Library Lecture Series to Acknowledge Differences Through Voices of Poets, Educators and Activists
CONTACT: Judith White (518) 629-8063 or Eric Bryant (518) 629-8072
FOR RELEASE: Immediate, Wednesday, July 17, 2002
A poet, an inspirational speaker, activists and Native American leaders are among the speakers this fall for Voices: A Library Lecture Series at Hudson Valley Community College.
The annual lecture series for the college's fall semester is titled "Acknowledging Our Differences" and will feature Andrew Shue, a nationally known community leader, professional athlete and television actor. Shue will be the keynote speaker for the college's annual Peace and Non-Violence Day on Friday, September 20.
The seven-program series will begin on Thursday, Sept. 12, with poet and educator Martin Espada, an activist for Hispanic and other social causes. Espada will read from his recently published "A Mayan Astronomer in Hell's Kitchen" and from his other poetry. The reading will take place from 11 a.m. to noon, and a discussion and book-signing will follow from noon to 1 p.m. in the auditorium of the Bulmer Telecommunications Center at the college. The poet will discuss his works and his dedication to Hispanic issues during a question-and-answer session.
All lectures in the "Voices" series are free and open to the public. With the exception of Shue's lecture at the Peace and Non-Violence Day, all take place in Hudson Valley's Bulmer Center.
Other lectures in the series will be as follows:
- Activist Dr. Jose Rossy-Millan will give an overview of "the enigma of Puerto Rico" on Wednesday, Oct. 2 in the Bulmer Center.
- David Kaczynski, executive director of New Yorkers Against the Death Penalty, will speak of his personal experience and the moral dilemma surrounding capital punishment. The lecture will be at 11 a.m. on Wednesday, Oct. 16 in the Bulmer Center.
- Sakokwenionkwas (The One Who Wins) will speak about issues affecting native peoples at noon and again at 1 p.m. on Thursday, Nov. 7, in the Bulmer Center. The
lecture is titled, "Vital Signs of American Indians." Also known as Thomas R. Porter, he is a member of the Bear Clan, Mohawk Nation of Akwesasne (St. Regis), and founder of the Traditional Mohawk community of Kanatsiohareke in Fonda.
- Tom Dorsey, a member of the Onondaga Nation (Turtle Clan) and manager of the Native American Special Emphasis Program, will speak about New York's American Indian community at noon and at 1 p.m. on Tuesday, Nov. 19, in the Bulmer Center. The title of this presentation, "Eh Tonio To Ha Gay Ne Gawt Ne Goro (Now We Are of One Mind), is the concluding phrase of the Haudenoshonee thanksgiving prayer.
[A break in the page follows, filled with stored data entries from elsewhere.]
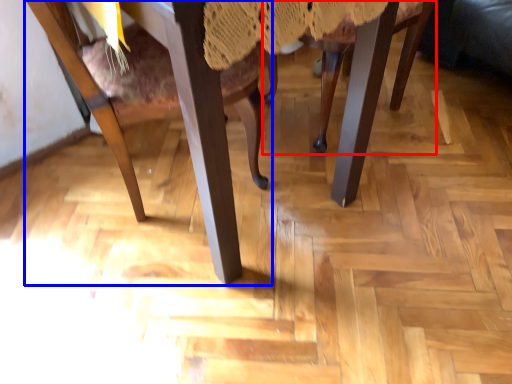
Question: Which object is closer to the camera taking this photo, chair (highlighted by a red box) or chair (highlighted by a blue box)?

Choices:
 (A) chair
 (B) chair

Answer: (B)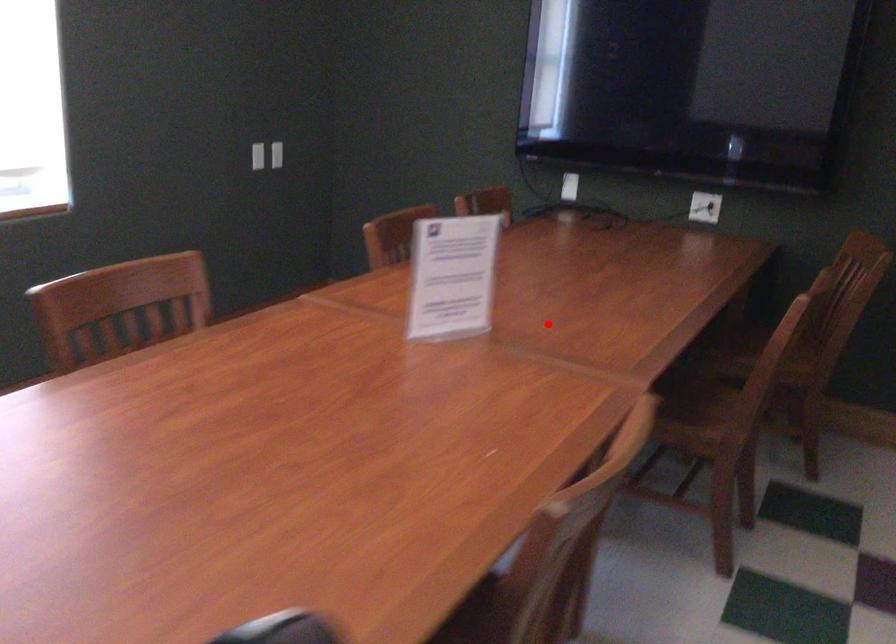
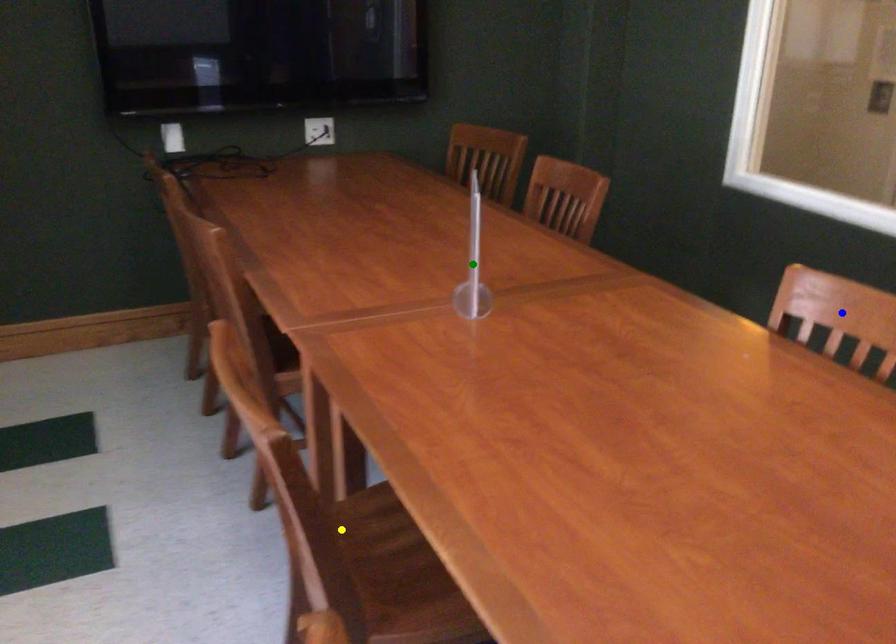
Question: I am providing you with two images of the same scene from different viewpoints. A red point is marked on the first image. You are given multiple points on the second image. Which spot in image 2 lines up with the point in image 1?

Choices:
 (A) green point
 (B) blue point
 (C) yellow point

Answer: (A)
- Ellen Evans, a mother of nine children who lived in Israel for 12 years, will present "Isha Im HaUzi" (Woman with the Uzi) at noon on Tuesday, Dec. 3 in the Bulmer Center. Evans will relate episodes from her memoirs and will answer questions about her life in Israel.
Hudson Valley Community College, located in Troy, offers more than 50 degree and certificate programs in four academic divisions: Business; Engineering and Industrial Technologies; Health Science; and Liberal Arts and Sciences; and an Educational Opportunity Center for academic and career training. One of 30 community colleges in the State University of New York system, it has an enrollment of more than 10,000 students each year, and is known as a leader in distance learning initiatives and workforce training.